Dataset records
---+---

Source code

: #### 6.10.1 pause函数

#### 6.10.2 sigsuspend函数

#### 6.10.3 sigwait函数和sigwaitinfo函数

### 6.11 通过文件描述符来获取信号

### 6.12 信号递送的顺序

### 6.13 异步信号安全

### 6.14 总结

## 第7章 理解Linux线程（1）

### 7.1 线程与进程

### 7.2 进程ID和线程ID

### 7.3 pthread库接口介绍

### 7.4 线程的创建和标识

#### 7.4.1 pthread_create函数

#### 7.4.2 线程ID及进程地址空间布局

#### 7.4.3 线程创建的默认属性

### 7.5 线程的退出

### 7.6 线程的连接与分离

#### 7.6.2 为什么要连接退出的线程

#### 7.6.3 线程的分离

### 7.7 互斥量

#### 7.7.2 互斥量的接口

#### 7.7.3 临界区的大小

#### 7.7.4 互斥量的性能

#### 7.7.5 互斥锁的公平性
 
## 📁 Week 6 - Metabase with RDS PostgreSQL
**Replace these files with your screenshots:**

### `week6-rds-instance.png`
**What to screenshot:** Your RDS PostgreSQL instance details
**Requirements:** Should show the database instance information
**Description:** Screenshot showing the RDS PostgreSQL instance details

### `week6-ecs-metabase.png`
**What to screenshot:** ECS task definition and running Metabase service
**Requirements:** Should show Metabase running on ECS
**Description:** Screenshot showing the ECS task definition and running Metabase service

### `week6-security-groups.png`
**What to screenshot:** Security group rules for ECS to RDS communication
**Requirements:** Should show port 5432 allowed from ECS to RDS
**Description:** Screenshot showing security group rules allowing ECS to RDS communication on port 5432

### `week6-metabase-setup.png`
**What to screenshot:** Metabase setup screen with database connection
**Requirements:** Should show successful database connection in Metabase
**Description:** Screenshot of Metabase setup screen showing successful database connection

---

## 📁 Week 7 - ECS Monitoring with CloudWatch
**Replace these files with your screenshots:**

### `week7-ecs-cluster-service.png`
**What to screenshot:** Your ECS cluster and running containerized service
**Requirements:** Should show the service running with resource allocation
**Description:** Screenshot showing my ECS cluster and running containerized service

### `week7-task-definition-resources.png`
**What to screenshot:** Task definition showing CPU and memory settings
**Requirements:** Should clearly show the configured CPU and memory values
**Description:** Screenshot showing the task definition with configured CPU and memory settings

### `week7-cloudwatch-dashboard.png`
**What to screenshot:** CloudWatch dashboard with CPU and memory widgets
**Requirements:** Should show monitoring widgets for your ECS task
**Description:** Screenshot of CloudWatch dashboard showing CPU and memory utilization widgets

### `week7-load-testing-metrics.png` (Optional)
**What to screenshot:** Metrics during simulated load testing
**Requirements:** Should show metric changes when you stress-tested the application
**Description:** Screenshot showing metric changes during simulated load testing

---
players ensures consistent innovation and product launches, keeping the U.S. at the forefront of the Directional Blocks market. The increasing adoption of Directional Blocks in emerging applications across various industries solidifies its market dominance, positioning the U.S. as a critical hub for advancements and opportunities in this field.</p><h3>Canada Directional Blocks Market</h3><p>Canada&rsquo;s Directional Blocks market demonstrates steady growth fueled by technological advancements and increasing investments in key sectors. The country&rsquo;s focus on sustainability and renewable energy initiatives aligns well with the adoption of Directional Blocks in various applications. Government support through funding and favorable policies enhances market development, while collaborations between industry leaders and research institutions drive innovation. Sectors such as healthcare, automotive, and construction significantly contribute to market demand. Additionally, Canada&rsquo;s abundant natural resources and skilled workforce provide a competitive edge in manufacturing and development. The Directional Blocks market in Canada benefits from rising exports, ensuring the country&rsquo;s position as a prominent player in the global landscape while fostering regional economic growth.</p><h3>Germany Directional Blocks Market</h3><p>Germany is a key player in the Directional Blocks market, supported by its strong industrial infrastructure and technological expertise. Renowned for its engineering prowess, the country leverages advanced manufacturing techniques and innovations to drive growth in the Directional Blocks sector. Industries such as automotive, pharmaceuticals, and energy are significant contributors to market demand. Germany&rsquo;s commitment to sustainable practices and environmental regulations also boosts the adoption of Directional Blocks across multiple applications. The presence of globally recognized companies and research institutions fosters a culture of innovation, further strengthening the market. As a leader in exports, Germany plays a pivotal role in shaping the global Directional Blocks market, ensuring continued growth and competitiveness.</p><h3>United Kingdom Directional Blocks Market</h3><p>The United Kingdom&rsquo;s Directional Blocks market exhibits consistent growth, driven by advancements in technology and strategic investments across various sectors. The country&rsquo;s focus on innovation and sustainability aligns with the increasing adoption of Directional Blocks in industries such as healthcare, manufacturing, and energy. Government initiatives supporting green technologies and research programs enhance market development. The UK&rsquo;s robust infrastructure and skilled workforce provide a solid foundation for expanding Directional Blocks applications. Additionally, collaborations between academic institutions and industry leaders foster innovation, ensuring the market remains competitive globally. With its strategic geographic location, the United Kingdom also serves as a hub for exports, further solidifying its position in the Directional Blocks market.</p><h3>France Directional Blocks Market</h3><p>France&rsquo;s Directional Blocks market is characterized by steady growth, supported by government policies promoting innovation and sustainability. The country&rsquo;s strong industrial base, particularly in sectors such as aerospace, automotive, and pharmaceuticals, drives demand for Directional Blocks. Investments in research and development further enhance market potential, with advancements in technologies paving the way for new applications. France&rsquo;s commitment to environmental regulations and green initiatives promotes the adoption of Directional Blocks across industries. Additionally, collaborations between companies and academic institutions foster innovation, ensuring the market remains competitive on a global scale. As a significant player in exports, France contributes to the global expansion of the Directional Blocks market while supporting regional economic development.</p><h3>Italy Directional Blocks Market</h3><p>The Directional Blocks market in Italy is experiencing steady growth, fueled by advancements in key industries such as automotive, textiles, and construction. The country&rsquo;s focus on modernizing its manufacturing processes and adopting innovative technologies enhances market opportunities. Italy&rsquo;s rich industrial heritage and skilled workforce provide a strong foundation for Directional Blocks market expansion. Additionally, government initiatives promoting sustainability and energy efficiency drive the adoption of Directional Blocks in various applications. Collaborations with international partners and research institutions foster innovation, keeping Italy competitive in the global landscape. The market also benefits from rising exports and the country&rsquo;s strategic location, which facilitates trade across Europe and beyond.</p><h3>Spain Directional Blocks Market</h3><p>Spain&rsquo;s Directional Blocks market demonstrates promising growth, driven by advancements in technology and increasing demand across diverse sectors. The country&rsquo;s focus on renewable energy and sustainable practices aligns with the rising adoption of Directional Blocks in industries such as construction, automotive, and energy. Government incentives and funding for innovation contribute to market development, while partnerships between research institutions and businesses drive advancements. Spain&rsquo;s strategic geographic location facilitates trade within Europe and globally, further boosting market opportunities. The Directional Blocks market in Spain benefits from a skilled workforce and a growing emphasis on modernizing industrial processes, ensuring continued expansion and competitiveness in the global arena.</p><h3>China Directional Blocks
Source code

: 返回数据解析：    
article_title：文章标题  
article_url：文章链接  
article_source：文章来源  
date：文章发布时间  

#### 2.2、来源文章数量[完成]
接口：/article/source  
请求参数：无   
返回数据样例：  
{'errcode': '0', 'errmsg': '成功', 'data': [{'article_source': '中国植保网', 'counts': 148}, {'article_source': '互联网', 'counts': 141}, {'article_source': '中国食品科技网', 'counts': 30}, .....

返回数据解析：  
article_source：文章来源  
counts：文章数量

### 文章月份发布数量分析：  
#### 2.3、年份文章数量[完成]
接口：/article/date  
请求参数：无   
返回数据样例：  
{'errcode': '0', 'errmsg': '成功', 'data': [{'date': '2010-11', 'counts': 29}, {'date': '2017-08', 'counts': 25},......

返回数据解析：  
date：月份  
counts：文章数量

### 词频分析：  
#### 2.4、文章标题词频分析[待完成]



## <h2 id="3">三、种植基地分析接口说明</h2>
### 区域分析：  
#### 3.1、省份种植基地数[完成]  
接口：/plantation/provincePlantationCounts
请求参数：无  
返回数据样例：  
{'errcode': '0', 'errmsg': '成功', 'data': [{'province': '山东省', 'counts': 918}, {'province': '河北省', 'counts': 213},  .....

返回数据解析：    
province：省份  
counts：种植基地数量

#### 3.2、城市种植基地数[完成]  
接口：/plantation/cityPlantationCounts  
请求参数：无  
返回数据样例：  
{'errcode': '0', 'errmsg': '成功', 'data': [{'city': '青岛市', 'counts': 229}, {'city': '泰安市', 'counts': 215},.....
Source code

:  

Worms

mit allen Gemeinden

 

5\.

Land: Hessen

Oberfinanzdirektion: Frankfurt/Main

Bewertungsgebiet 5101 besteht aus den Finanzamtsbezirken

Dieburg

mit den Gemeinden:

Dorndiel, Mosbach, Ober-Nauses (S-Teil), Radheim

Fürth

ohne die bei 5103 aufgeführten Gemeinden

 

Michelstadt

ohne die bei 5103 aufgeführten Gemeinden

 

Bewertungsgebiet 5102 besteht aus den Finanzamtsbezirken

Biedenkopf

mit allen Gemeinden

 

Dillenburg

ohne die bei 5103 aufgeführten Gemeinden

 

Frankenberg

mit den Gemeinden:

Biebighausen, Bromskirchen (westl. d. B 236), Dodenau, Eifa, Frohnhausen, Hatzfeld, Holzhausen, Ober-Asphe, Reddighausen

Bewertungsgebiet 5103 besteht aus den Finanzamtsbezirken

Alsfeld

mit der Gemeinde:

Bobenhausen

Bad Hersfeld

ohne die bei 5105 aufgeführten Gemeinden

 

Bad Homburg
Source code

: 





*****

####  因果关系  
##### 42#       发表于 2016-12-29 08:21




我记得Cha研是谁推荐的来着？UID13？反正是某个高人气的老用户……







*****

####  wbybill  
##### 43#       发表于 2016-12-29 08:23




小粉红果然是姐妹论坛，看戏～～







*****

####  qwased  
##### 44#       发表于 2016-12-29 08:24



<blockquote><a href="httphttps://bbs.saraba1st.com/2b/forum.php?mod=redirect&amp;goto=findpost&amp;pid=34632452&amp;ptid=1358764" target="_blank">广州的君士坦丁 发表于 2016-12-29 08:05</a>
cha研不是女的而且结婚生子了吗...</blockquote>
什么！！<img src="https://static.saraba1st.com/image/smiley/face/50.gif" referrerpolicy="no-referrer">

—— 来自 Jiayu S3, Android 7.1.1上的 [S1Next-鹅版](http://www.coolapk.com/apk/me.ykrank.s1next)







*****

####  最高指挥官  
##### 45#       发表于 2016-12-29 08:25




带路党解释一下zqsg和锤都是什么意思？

---+---

• **Task objective**
Copy the lines of the dataset records verbatim, starting with the first line and continuing through the line that contains "the ECS task definition and running Metabase service".

• **Solution**
Source code

: #### 6.10.1 pause函数

#### 6.10.2 sigsuspend函数

#### 6.10.3 sigwait函数和sigwaitinfo函数

### 6.11 通过文件描述符来获取信号

### 6.12 信号递送的顺序

### 6.13 异步信号安全

### 6.14 总结

## 第7章 理解Linux线程（1）

### 7.1 线程与进程

### 7.2 进程ID和线程ID

### 7.3 pthread库接口介绍

### 7.4 线程的创建和标识

#### 7.4.1 pthread_create函数

#### 7.4.2 线程ID及进程地址空间布局

#### 7.4.3 线程创建的默认属性

### 7.5 线程的退出

### 7.6 线程的连接与分离

#### 7.6.2 为什么要连接退出的线程

#### 7.6.3 线程的分离

### 7.7 互斥量

#### 7.7.2 互斥量的接口

#### 7.7.3 临界区的大小

#### 7.7.4 互斥量的性能

#### 7.7.5 互斥锁的公平性
 
## 📁 Week 6 - Metabase with RDS PostgreSQL
**Replace these files with your screenshots:**

### `week6-rds-instance.png`
**What to screenshot:** Your RDS PostgreSQL instance details
**Requirements:** Should show the database instance information
**Description:** Screenshot showing the RDS PostgreSQL instance details

### `week6-ecs-metabase.png`
**What to screenshot:** ECS task definition and running Metabase service
**Requirements:** Should show Metabase running on ECS
**Description:** Screenshot showing the ECS task definition and running Metabase service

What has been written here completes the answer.